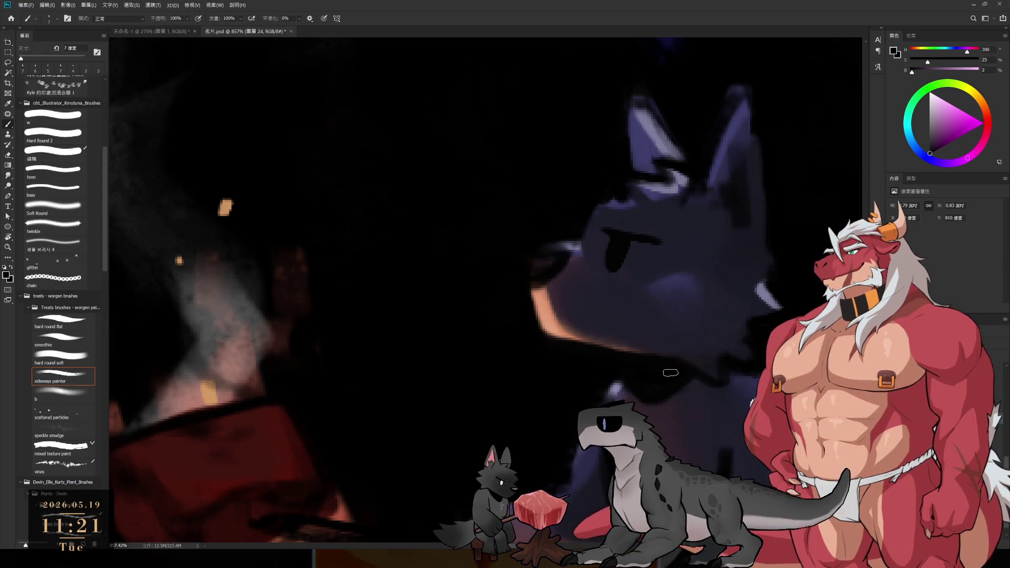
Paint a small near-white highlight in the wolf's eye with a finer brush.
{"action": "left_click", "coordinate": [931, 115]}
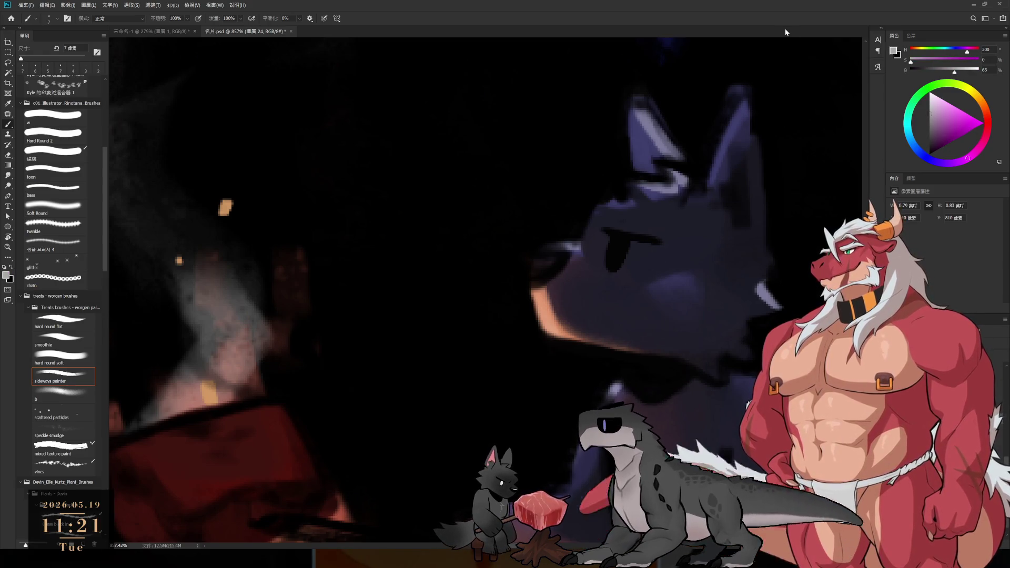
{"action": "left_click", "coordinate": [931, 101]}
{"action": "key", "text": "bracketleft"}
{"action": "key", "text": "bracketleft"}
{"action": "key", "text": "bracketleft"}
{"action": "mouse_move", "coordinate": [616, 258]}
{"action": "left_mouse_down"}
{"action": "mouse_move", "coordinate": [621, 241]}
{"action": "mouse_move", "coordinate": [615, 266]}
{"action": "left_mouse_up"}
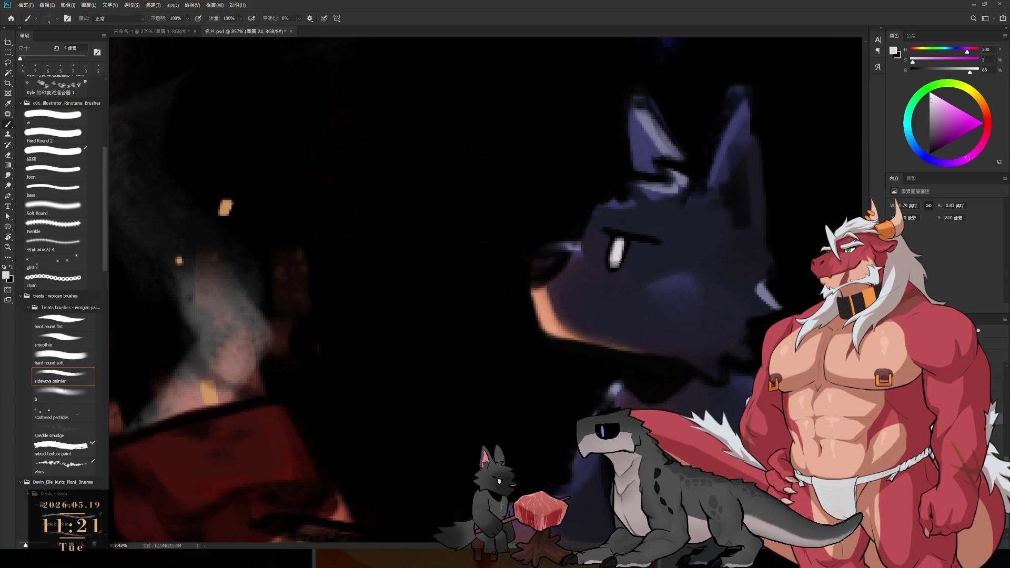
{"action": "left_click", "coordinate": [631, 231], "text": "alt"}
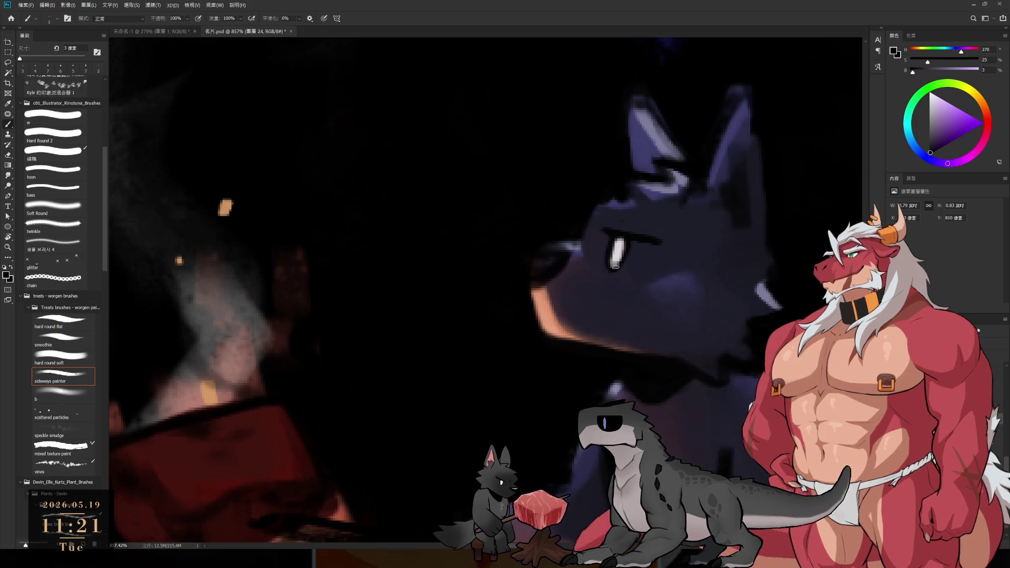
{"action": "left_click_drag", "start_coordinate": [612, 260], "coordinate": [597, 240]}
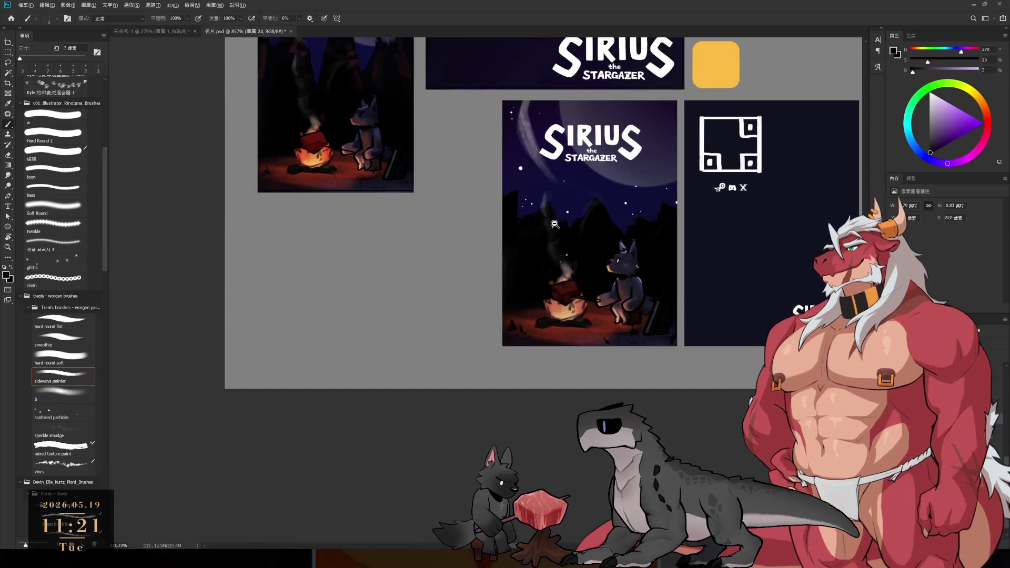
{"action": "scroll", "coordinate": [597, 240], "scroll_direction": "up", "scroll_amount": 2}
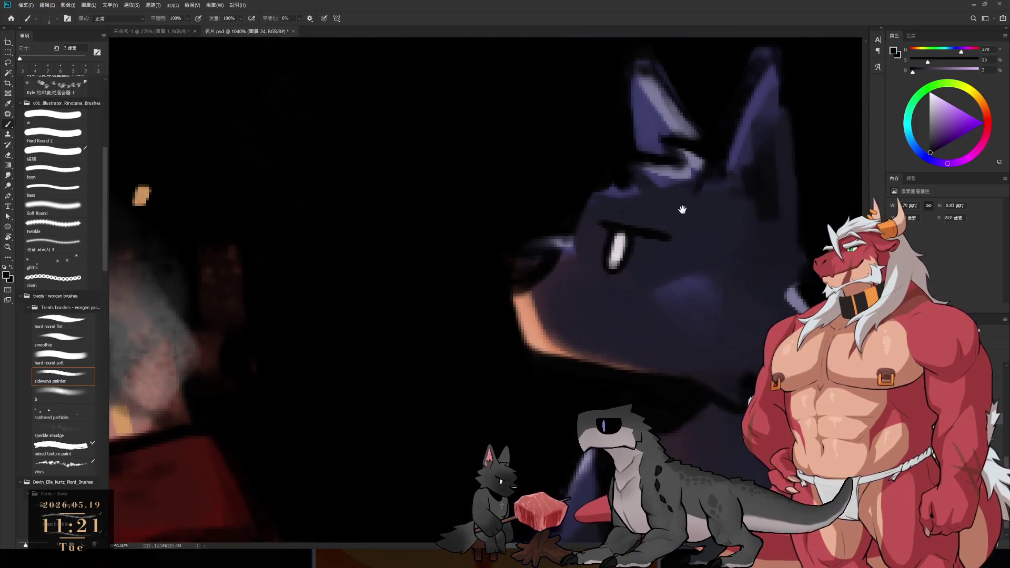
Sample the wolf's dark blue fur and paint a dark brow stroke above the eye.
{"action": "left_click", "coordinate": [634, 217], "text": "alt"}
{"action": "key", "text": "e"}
┄┄┄┄┄┄┄┄┄┄
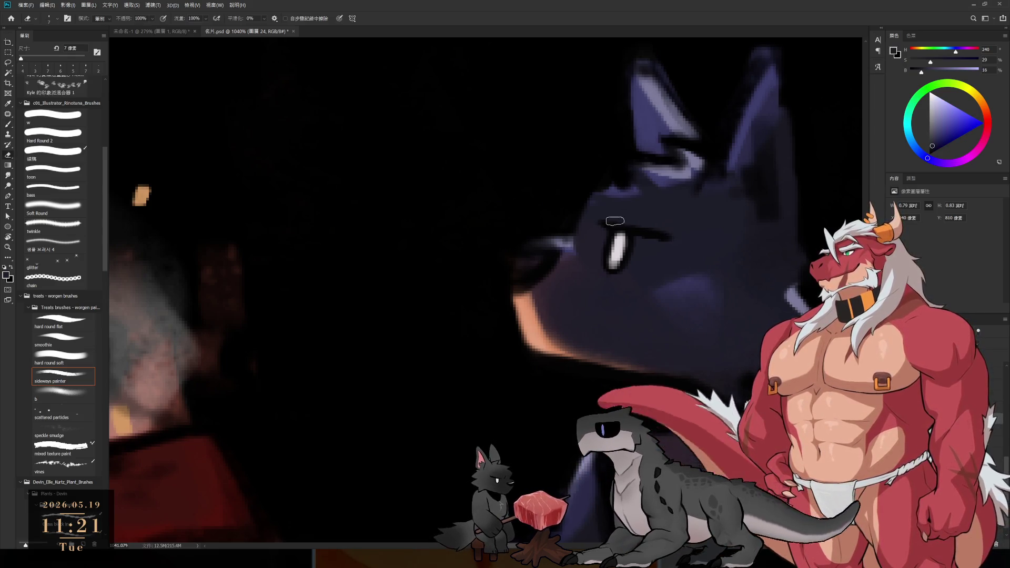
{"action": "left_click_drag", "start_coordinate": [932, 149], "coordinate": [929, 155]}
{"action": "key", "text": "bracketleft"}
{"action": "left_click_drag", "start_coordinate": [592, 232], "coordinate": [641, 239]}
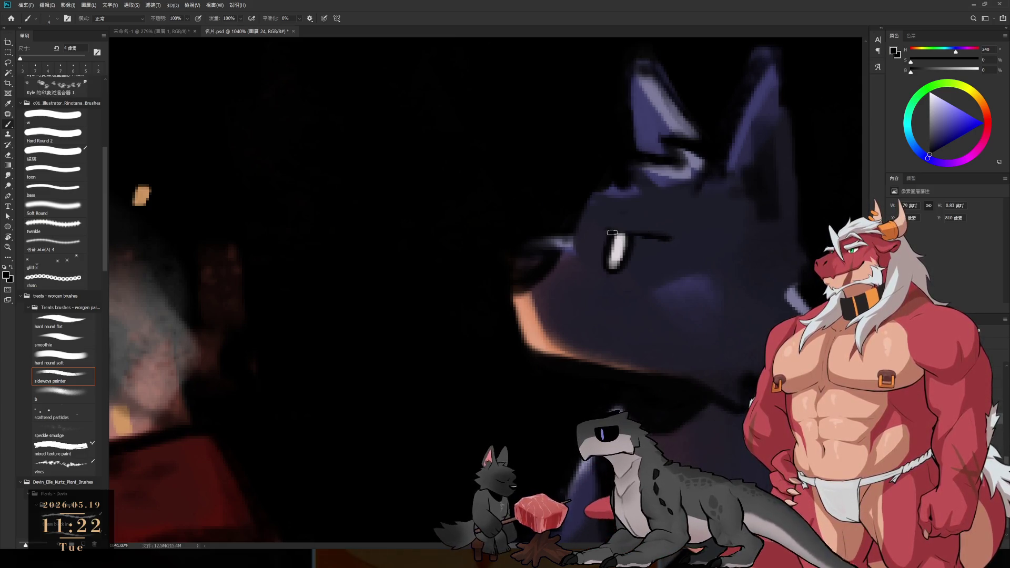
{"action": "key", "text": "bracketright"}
┄┄┄┄┄┄┄┄┄┄
• _WORK REQUIRED_: Working through the records above, copy each line in which "coordinate" is found.

• _FINISHED TASK_:
{"action": "left_click", "coordinate": [931, 115]}
{"action": "left_click", "coordinate": [931, 101]}
{"action": "mouse_move", "coordinate": [616, 258]}
{"action": "mouse_move", "coordinate": [621, 241]}
{"action": "mouse_move", "coordinate": [615, 266]}
{"action": "left_click", "coordinate": [631, 231], "text": "alt"}
{"action": "left_click_drag", "start_coordinate": [612, 260], "coordinate": [597, 240]}
{"action": "scroll", "coordinate": [597, 240], "scroll_direction": "up", "scroll_amount": 2}
{"action": "left_click", "coordinate": [634, 217], "text": "alt"}
{"action": "left_click_drag", "start_coordinate": [932, 149], "coordinate": [929, 155]}
{"action": "left_click_drag", "start_coordinate": [592, 232], "coordinate": [641, 239]}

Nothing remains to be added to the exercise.